Performers included Cantor Ilan Davidson, the founder, president and artistic director of KindredSPIRITS, and “The X-Factor” singer Bea Miller. Photo courtesy of KindredSPIRITS

Michael Beckwith and his wife, Rickie Byars Beckwith, were honored with the KindredSPIRITS Humanitarian Award. Michael Beckwith is the founder and spiritual director of the Agape International Spiritual Center in Culver City, and Rickie Byars Beckwith is a recording artist of religious music.

Additional supporters of the June event included Congresswoman Janice Hahn; L.A. County Supervisor Don Knabe; L.A. City Councilman Joe Buscaino, and restaurateur and interior designer Barbara Lazaroff.


Misfits of Jewish Outreach (MOJO) held its first event in grand fashion — on a quadruple-decker yacht, “Noah’s Ark,” that left dock from Marina del Rey.

The June 15 evening masquerade party drew 250 Jewish young adults and featured everything from casino games to an exhibit with live animals. There were open bars, live music and a rooftop cabana, too.

MOJO’s mission is to create programs that “unravel the purpose and meaning of life” and highlight “the responsibility of the Jewish people” to the rest of the world to be a “light unto the nations,” explained Joubin Hanaie, one of the organization’s founder.

Guests at Misfits of Jewish Outreach’s “Noah’s Ark” event try their hand at blackjack.
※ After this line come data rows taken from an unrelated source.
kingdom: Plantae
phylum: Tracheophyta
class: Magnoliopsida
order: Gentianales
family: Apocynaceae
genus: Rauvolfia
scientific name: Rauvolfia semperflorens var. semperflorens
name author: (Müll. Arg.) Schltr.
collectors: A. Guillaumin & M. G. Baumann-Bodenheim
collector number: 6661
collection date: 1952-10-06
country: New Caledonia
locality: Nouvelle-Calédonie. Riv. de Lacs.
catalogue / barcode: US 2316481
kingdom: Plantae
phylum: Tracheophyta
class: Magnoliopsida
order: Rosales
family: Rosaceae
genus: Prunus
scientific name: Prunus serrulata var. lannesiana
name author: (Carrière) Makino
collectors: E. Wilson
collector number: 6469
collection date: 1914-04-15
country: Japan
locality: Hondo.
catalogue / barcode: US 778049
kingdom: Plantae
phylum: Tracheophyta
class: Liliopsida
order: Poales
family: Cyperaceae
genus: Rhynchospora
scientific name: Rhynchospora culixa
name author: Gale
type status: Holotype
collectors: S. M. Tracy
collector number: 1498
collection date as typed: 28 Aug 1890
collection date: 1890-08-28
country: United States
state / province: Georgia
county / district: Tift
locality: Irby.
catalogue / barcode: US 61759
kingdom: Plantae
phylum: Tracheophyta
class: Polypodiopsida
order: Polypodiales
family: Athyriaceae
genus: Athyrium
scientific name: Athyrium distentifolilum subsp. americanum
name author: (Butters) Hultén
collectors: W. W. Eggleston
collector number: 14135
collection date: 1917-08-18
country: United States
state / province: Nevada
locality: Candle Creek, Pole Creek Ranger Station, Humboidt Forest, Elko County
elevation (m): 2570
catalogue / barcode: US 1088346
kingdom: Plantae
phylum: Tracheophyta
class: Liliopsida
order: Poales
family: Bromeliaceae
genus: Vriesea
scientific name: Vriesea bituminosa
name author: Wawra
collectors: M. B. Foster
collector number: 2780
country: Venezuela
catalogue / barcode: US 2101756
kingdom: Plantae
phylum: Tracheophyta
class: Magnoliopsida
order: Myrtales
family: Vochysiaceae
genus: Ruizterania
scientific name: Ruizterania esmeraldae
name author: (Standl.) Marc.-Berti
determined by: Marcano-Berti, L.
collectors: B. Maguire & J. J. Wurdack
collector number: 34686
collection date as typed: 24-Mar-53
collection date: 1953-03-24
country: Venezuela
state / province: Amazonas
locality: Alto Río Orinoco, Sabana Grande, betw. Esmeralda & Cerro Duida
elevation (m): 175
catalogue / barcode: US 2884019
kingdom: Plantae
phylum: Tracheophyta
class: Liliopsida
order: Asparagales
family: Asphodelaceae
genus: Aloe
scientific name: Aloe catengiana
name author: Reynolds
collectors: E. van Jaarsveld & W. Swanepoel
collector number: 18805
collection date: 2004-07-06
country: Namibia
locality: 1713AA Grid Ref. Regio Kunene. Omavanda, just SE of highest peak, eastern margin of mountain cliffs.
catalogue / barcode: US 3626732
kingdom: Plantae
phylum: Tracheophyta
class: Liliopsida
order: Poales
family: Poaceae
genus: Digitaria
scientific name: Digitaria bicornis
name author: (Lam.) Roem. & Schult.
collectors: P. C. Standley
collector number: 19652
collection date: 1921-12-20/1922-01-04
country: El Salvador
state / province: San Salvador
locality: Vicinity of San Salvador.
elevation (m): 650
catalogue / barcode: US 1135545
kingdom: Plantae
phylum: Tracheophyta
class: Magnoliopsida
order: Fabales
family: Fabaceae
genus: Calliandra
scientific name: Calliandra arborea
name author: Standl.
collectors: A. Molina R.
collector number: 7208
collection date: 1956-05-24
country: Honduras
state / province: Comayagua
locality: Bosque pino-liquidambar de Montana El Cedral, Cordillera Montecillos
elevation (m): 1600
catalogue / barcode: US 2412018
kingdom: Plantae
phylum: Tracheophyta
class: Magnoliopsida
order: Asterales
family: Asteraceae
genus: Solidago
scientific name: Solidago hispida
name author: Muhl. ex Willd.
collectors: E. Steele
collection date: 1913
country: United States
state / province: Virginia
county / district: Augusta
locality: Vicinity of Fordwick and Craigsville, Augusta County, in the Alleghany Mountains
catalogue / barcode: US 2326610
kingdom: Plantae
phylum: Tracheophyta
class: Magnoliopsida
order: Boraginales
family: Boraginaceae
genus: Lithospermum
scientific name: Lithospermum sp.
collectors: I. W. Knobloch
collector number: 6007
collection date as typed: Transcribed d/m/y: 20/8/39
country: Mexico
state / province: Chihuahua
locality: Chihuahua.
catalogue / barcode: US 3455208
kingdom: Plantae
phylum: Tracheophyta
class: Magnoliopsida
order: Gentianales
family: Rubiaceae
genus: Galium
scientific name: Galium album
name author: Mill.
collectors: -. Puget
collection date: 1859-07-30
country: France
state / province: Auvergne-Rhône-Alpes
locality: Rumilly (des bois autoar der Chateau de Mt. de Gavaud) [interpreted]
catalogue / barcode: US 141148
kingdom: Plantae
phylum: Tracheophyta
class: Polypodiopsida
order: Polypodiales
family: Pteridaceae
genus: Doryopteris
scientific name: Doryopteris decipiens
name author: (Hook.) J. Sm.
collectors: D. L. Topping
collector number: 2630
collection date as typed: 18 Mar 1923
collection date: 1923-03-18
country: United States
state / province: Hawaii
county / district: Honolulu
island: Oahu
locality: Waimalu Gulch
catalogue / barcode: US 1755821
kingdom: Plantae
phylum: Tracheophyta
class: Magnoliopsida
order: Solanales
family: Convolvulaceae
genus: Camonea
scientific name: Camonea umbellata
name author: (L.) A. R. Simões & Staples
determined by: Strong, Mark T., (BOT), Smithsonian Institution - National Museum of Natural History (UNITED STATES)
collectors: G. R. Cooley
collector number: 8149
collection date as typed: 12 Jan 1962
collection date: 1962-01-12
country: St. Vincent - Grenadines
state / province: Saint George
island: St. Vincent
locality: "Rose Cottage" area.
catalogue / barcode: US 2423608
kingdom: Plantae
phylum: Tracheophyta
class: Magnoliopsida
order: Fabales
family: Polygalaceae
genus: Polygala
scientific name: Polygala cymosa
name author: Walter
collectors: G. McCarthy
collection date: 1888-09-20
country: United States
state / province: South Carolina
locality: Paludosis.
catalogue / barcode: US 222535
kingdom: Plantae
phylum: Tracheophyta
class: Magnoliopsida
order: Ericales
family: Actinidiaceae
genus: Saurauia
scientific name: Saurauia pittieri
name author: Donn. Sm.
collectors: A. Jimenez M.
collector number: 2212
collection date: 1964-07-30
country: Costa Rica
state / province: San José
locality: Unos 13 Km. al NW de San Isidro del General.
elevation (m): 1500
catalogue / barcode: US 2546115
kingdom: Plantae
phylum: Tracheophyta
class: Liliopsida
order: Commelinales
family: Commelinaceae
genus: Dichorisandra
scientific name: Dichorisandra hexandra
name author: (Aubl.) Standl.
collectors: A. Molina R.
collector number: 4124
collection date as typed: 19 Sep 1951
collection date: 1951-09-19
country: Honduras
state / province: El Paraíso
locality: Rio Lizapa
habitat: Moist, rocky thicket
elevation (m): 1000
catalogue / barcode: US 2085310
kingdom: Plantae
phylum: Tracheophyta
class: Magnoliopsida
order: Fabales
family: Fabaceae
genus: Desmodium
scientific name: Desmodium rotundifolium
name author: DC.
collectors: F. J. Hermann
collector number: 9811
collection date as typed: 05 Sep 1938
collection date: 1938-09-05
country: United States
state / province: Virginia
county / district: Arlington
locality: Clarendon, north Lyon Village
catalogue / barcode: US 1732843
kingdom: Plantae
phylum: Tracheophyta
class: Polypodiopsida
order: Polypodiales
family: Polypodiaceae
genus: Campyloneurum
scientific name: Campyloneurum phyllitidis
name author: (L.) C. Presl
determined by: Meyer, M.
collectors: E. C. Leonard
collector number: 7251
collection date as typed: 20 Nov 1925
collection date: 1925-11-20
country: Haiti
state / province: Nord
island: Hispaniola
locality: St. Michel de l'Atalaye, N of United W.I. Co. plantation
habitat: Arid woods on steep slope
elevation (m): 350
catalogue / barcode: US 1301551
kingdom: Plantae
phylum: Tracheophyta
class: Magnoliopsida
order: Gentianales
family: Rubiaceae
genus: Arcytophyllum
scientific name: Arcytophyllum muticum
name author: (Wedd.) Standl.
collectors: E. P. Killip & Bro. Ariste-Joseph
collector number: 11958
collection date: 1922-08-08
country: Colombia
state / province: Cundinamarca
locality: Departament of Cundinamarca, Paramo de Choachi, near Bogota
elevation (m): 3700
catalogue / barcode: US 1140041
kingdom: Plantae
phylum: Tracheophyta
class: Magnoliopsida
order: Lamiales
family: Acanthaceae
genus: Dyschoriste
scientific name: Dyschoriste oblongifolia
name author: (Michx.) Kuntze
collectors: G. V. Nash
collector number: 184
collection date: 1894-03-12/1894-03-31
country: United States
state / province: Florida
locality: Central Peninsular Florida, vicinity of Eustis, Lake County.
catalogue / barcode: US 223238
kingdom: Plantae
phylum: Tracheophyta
Photo by Jared Sichel

Hana titled the event after the biblical story of Noah because he wants his organization to help young Jews be leaders to their generation. The Biblical figure Noah, after the flood, was the leader of a new generation of humanity.

Friends and strangers dressed for a night on the town as they socialized and mingled, many with a drink in hand. Lauren Schwartz, 23, said one reason she came was to find a potential date.

One floor below, Rami Kayvar, Jonathan Jay and Aaron Kahen were enjoying their beverages and having a few laughs. Kayvar, who said he had not been to any Jewish events for a while, came in order to be “reintroduced into the Jewish scene.”

Hana added: “There are not many Jewish events that are unique, and I think this one really captured that.”